* WHAT IS BEING ASKED *
No pictures, everything else exact: set down the entries in full.

* INPUT *

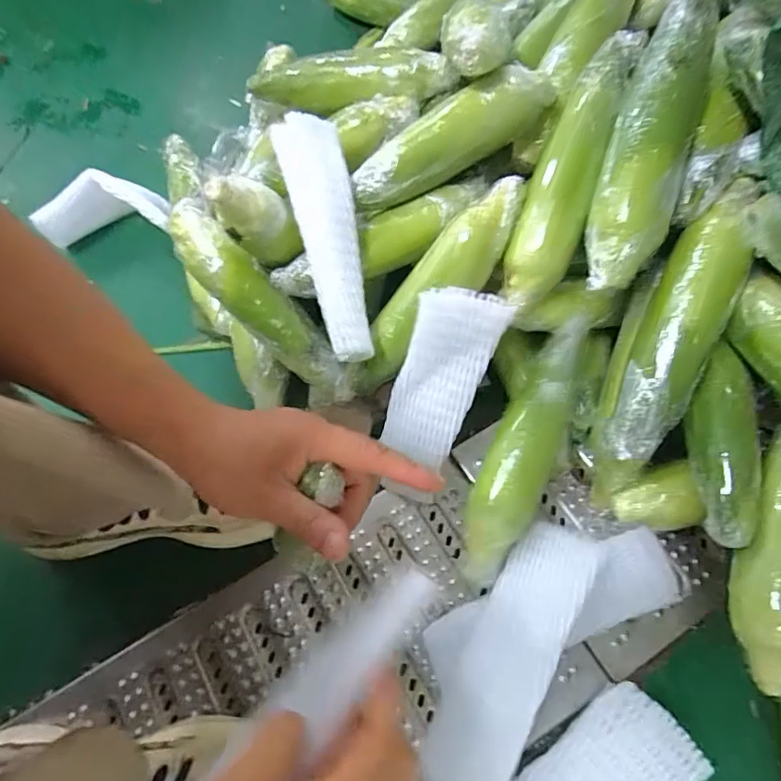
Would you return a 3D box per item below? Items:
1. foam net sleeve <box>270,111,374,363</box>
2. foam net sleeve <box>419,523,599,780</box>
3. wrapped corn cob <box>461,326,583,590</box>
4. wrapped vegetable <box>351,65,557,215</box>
[{"bbox_3d":[-0.054,-0.135,0.465,0.055,0.034,0.218,-13,81,-3],"label":"foam net sleeve"},{"bbox_3d":[0.092,0.196,0.404,0.075,0.020,0.212,2,46,47],"label":"foam net sleeve"},{"bbox_3d":[0.116,0.053,0.460,0.067,0.054,0.235,25,72,12],"label":"wrapped corn cob"},{"bbox_3d":[0.051,-0.224,0.469,0.195,0.047,0.047,-29,70,5],"label":"wrapped vegetable"}]

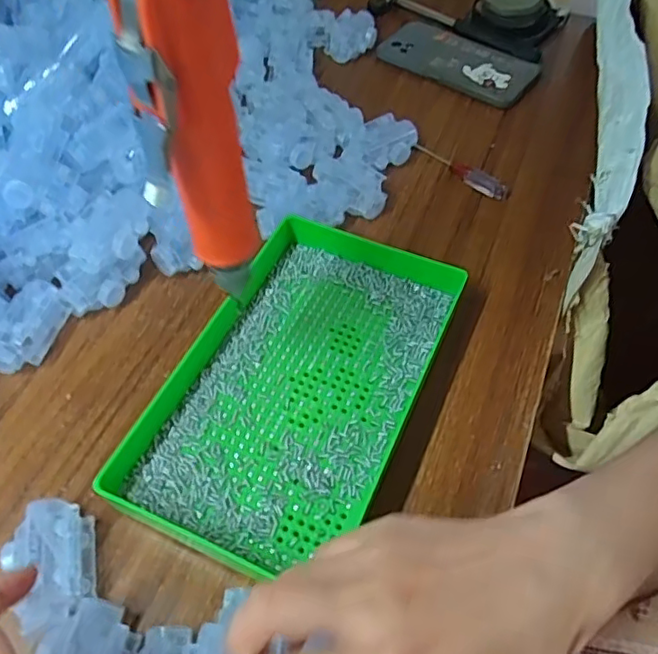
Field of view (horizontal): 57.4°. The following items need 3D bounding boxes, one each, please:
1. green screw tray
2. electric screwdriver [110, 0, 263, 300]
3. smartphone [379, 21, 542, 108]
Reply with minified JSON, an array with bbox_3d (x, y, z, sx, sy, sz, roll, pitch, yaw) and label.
[{"bbox_3d":[-0.023,0.033,0.398,0.153,0.029,0.237,21,57,14],"label":"green screw tray"},{"bbox_3d":[-0.060,-0.085,0.270,0.046,0.169,0.037,-11,55,-7],"label":"electric screwdriver"},{"bbox_3d":[0.140,-0.290,0.648,0.168,0.014,0.078,34,69,23],"label":"smartphone"}]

* PROBLEM SOLUTION *
Would you return a 3D box per item below? Items:
1. foam net sleeve <box>270,111,374,363</box>
2. foam net sleeve <box>419,523,599,780</box>
3. wrapped corn cob <box>461,326,583,590</box>
4. wrapped vegetable <box>351,65,557,215</box>
[{"bbox_3d":[-0.054,-0.135,0.465,0.055,0.034,0.218,-13,81,-3],"label":"foam net sleeve"},{"bbox_3d":[0.092,0.196,0.404,0.075,0.020,0.212,2,46,47],"label":"foam net sleeve"},{"bbox_3d":[0.116,0.053,0.460,0.067,0.054,0.235,25,72,12],"label":"wrapped corn cob"},{"bbox_3d":[0.051,-0.224,0.469,0.195,0.047,0.047,-29,70,5],"label":"wrapped vegetable"}]

Field of view (horizontal): 57.4°. The following items need 3D bounding boxes, one each, please:
1. green screw tray
2. electric screwdriver [110, 0, 263, 300]
3. smartphone [379, 21, 542, 108]
Reply with minified JSON, an array with bbox_3d (x, y, z, sx, sy, sz, roll, pitch, yaw) and label.
[{"bbox_3d":[-0.023,0.033,0.398,0.153,0.029,0.237,21,57,14],"label":"green screw tray"},{"bbox_3d":[-0.060,-0.085,0.270,0.046,0.169,0.037,-11,55,-7],"label":"electric screwdriver"},{"bbox_3d":[0.140,-0.290,0.648,0.168,0.014,0.078,34,69,23],"label":"smartphone"}]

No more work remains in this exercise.